March 02, 2021
Rated 5 stars by 1 users
One of my favorite dishes to make is Chicken Parmesan. It is breaded and fried...but oh so delicious. This recipe is also breaded but the chicken is oven baked. It came out really delicious. Enjoy!
2 tablespoons olive oil
2 chicken breasts About 1 pound of chicken total
1 cup panko bread crumbs
1/2 cup parmesan cheese fresh grated
1/2teaspoon garlic powder
1 teaspoon kosher salt
1/2 teaspoon black pepper
1 cup Marina's Tomato sauce
1 ½ cups shredded mozzarella
2 tablespoon minced parsley
Line a baking sheet with foil, brush foil with olive oil. Adjust oven rack so that is in the second from the top space. Preheat the oven to 400°F.
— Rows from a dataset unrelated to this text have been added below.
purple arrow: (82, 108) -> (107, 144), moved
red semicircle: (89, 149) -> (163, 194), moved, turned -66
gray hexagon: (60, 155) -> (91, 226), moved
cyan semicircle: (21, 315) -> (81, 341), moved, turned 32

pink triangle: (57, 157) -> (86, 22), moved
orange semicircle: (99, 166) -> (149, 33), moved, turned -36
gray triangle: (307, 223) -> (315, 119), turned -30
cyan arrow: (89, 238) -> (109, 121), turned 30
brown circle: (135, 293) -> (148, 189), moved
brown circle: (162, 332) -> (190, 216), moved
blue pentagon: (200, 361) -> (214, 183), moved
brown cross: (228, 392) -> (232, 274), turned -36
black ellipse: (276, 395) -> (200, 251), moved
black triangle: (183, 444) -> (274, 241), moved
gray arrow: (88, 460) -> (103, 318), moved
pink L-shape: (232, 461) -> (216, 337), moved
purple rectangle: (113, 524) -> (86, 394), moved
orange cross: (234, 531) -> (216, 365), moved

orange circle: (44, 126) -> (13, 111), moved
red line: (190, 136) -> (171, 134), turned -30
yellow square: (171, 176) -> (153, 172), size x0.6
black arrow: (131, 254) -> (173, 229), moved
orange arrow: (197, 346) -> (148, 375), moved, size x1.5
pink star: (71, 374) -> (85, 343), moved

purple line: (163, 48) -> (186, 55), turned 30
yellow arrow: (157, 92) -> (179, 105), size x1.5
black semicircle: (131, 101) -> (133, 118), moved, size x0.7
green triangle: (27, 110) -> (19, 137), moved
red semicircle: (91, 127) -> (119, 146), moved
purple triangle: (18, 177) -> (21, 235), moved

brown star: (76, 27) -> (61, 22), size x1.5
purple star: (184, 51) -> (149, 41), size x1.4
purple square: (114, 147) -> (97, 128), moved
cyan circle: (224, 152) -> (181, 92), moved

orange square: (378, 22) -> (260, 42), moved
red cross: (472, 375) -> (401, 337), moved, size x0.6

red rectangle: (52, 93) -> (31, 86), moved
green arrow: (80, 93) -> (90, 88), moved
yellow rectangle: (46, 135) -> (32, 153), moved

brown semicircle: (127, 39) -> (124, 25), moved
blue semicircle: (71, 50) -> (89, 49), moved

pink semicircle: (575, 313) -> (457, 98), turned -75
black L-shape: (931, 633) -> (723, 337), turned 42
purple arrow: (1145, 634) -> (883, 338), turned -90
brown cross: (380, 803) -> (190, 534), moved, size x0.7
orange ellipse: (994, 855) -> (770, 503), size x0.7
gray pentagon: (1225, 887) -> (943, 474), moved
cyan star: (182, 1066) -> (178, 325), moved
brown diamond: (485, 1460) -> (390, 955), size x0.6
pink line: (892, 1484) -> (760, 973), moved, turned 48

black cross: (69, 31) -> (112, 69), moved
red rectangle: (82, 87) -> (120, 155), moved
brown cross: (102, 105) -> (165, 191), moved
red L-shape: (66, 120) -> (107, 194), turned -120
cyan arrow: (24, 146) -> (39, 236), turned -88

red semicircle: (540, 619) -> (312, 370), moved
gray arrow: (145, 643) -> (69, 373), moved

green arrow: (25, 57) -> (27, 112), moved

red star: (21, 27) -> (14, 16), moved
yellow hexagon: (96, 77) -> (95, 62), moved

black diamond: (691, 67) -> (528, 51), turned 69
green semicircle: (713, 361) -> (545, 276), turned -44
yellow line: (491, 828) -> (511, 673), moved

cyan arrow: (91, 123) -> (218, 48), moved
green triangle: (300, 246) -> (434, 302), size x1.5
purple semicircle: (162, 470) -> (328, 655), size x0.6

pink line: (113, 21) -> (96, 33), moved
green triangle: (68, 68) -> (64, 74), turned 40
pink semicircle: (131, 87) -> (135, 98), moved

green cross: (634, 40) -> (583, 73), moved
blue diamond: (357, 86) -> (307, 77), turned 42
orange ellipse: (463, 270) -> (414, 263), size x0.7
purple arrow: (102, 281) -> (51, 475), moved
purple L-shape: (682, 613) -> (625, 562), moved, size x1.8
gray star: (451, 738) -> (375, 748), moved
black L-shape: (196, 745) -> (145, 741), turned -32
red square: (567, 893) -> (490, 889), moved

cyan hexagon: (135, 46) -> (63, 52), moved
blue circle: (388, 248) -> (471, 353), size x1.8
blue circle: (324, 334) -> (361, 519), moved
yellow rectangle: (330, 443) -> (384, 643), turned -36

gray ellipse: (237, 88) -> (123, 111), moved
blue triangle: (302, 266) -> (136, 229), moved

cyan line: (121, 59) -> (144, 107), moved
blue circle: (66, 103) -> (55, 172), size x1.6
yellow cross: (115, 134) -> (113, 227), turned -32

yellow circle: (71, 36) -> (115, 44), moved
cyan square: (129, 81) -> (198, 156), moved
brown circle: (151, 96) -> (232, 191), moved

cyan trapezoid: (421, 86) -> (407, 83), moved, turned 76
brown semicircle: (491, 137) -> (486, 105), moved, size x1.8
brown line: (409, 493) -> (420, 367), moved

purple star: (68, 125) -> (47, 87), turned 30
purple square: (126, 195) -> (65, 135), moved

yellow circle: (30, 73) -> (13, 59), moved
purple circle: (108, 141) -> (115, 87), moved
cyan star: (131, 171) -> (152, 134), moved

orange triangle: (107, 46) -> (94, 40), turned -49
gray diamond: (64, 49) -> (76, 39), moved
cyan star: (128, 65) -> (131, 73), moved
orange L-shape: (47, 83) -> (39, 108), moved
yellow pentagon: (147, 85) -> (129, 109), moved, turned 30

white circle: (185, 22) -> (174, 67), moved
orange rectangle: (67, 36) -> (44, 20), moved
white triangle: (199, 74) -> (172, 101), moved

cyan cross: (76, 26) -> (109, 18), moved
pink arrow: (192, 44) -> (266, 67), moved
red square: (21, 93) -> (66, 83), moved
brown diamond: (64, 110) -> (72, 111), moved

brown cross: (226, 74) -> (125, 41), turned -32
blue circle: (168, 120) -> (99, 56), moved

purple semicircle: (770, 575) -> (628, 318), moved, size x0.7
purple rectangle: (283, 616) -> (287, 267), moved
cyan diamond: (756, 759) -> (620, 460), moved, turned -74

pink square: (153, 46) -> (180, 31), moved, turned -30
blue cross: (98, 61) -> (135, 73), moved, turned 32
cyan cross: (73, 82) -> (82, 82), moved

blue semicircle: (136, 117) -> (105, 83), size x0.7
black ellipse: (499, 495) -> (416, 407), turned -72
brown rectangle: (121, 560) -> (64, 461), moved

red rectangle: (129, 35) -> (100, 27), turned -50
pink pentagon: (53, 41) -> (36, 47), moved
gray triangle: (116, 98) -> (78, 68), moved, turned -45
Cut the chicken breasts in half and pound to even thickness: Cut through the middle of the chicken breast as if you are going to butterfly it (cutting it open like a book), but cut all the way through to make two equal sized pieces.
After cutting the chicken breasts in half, place them in a gallon sized zip top bag in an even layer, seal it, then pound them to an even thickness using a meat pounder or a rolling pin. You can also place the chicken breasts between two layers of cling wrap instead of a zip top bag if you prefer.
Pat the chicken breasts dry with a paper towel, then season with salt and pepper.
In one shallow dish, mix together panko bread crumbs, grated parmesan cheese, salt, pepper, garlic powder, and black pepper.
In another shallow dish, whisk one egg.
Dip one chicken breast into the egg, then into the bread crumb mixture. Ensure chicken breast is fully coated in the crumb mixture, and gently press with your hand do help the crumbs stick to the chicken. Place chicken breast on prepared baking sheet, repeat with remaining pieces of chicken.
Place baking sheet in oven on the second from the top rack. Bake for 15 minutes, or until cooked through.
Flip chicken, pour 1/4 cup of Tomato sauce over each piece of chicken, then top with cheese. Place back in the oven. Bake until the cheese is melted and gooey.